Plus que le critique, le comédien, le musicien et le danseur, c’est l’ouvreuse qui passe sa vie dans les salles de spectacle. Laissons donc sa petite lampe éclairer notre lanterne !
Boléro gipsy, écran total, mon vieux plaid contre le mistral. Valise bouclée. À nous Avignon, Aix, Orange, festivals de nos amours ! Rien à dire de la saison finissante à Paris. Tout raté, bicause trousseau. Moi qui raffole des histoires de souillon changée en princesse, j’aurai même pas vu ni la Cendrillon de Joël Pommerat porte Saint-Martin ni celle de Rossini sauce Guillaume Gallienne à Garnier.

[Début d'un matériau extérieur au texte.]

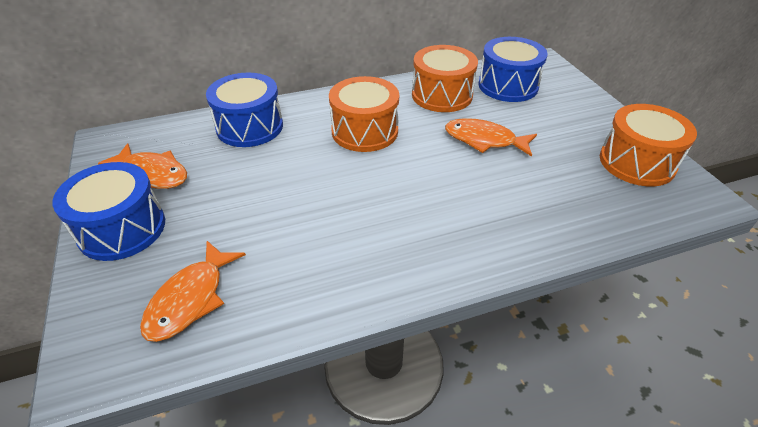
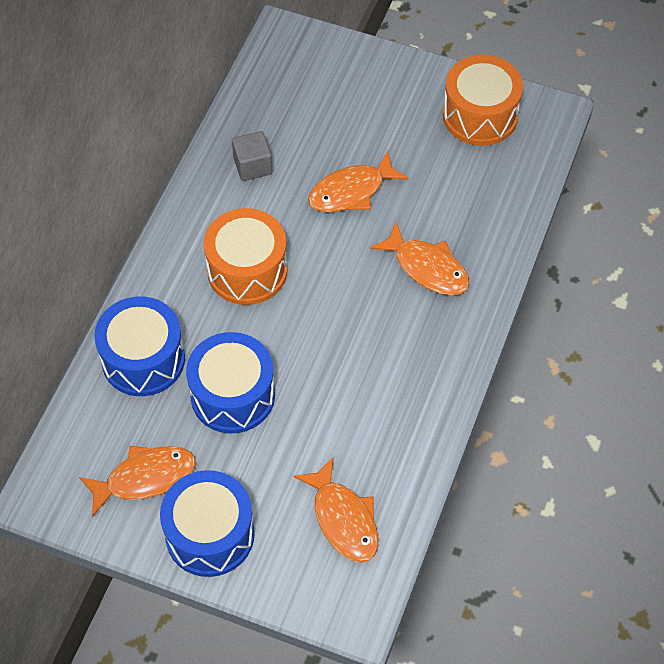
camera: 50 degrees left, 15 degrees up
orange drum [412,45,478,112] -> grey cube [232,131,272,181]
blue drum [479,37,548,102] -> blue drum moved to [186,332,275,434]
none -> orange fish [370,222,469,295]

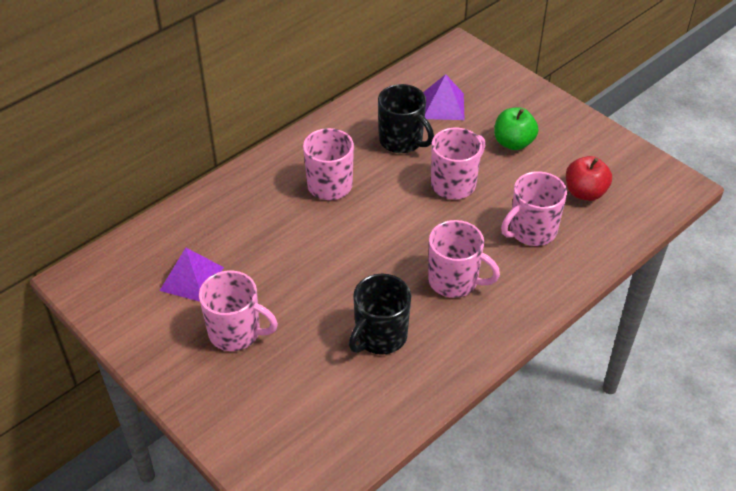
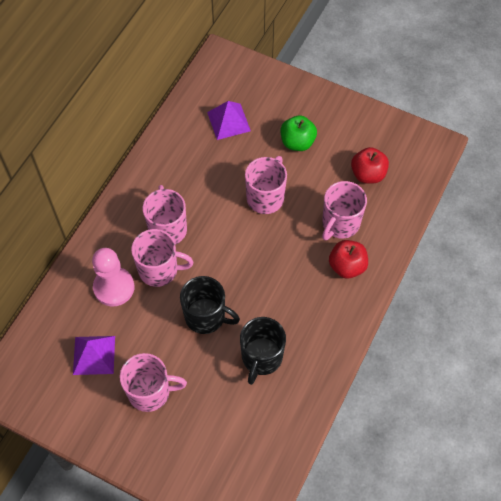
camera: 20 degrees left, 15 degrees up
black mug [378,84,434,153] -> black mug moved to [180,276,240,334]
pink mug [428,220,500,298] -> pink mug moved to [131,229,193,287]
none -> pink pawn [92,248,134,306]
none -> red apple [329,240,368,279]

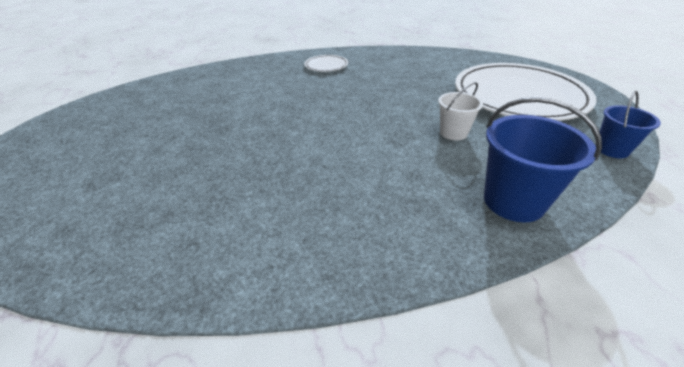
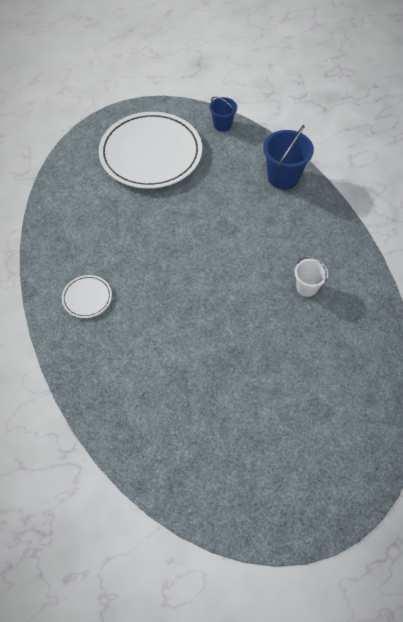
camera: 100 degrees left, 20 degrees up
white bucket [438,82,483,140] -> white bucket moved to [294,256,328,297]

À la place, on vous résumerait bien les drames et les ballets de la télé. Mais même là, le retour manqué de la vengeance du petit Grégory et le retour de la vengeance manquée du grand Bayrou, que voulez-vous qu’on en tire ? Du vrai bon spectacle digne de toi, lecteur, je cherche, je cherche. Et non.
Ah si ! Si, si. Entre ces peccadilles, en voilà un, de spectacle, dont personne ne se lasse. Un show plus énorme que le crépuscule à Nouméa : la pub pour bagnoles. Trois minutes d’info, dix minutes de pub pour bagnoles. Au début on note à peine, mais à la longue je te jure ça marque.
Bourdieu a tort, Peugeot a raison
La plus air du temps vous l’avez vue et revue comme moi pendant Roland-Garros. C’est pour une bagnole française. Version longue : trois mômes jouent au tennis devant un immeuble cossu, école privée pour cancres friqués à ce qu’on devine. Intérieur jour. C’est l’heure de la leçon de musique. À Melun, on soufflerait dans un pipeau, là c’est chic, on gratte le violon. Un élève plus tête à claques tu meurs écrase l’archet en soupirant, quand une balle de tennis entre par la fenêtre. Ni une ni deux, la tête à claques tourne son violon, frappe la balle qui rebondit au tableau noir (beurk le tableau noir) et décapite un joli plâtre posé sur le bureau du maître (beurk la sculpture, beurk le bureau, beurk le maître). Sûr de ne s’exposer à aucune réprimande étant donné le revenu de papa, le petit rebelle exulte et nargue le prof, coi. Extérieur jour. Maman félicite le morveux, lequel, devenu par un effet de montage le superchampion Novak Djokovic, se retrouve vingt ans plus tard au volant d’une Peugeot. « More fun, better sensations », conclut l’annonceur. In french : Pourquoi pisser dans un violon quand l’or coule de ta raquette ? L’art, l’école, quelle louze ! Cachet moyen d’un violoniste anonyme qui joue l’ouverture de Rossini qu’on entend derrière : 300 euros. Revenus de Novak Djokovic en 2016 : 98 millions de dollars. Bourdieu a tort : les héritiers se contrefoutent de l’héritage (à part l’oseille bien sûr). Mais Peugeot a raison : méprise ton prof, défonce le matériel. More fun, better sensations.
Même chaîne, la seconde d’après. Rien. Vous l’avez vue aussi celle-là ? Moins souvent en tout cas. C’est une série de variations sur rien. « Il n’y a rien de tel que rien. » Le rien originel, plus rien dans le frigo, vivre de rien, rire de rien, croire en rien, la beauté de rien, l’art de ne rien faire, tout ça parce que « rien, ça n’est pas rien, c’est même la meilleure chose qui puisse vous arriver ». Pub pour Volkswagen, la bagnole qui protège. Chef-d’œuvre sans bavure filmé par Notre Inimitable Clemens Purner. Musique : La Tartine de beurre, ce presque rien pour débutants que l’agence, comme d’ailleurs toute les méthodes de piano dans le commerce, attribue à Mozart. Eh ben même pas. De graves musicologues précisent : Mozart père, Leopold. Mais en fait, on n’en sait… rien.
Rien, musique de personne. Merci, Volkswagen ! Grâce à toi, l’été promet ce que je nous souhaite pour les mois qui viennent. Juste pour deux mois, oh comme je voudrais que ça nous arrive à nous tous ! Rien.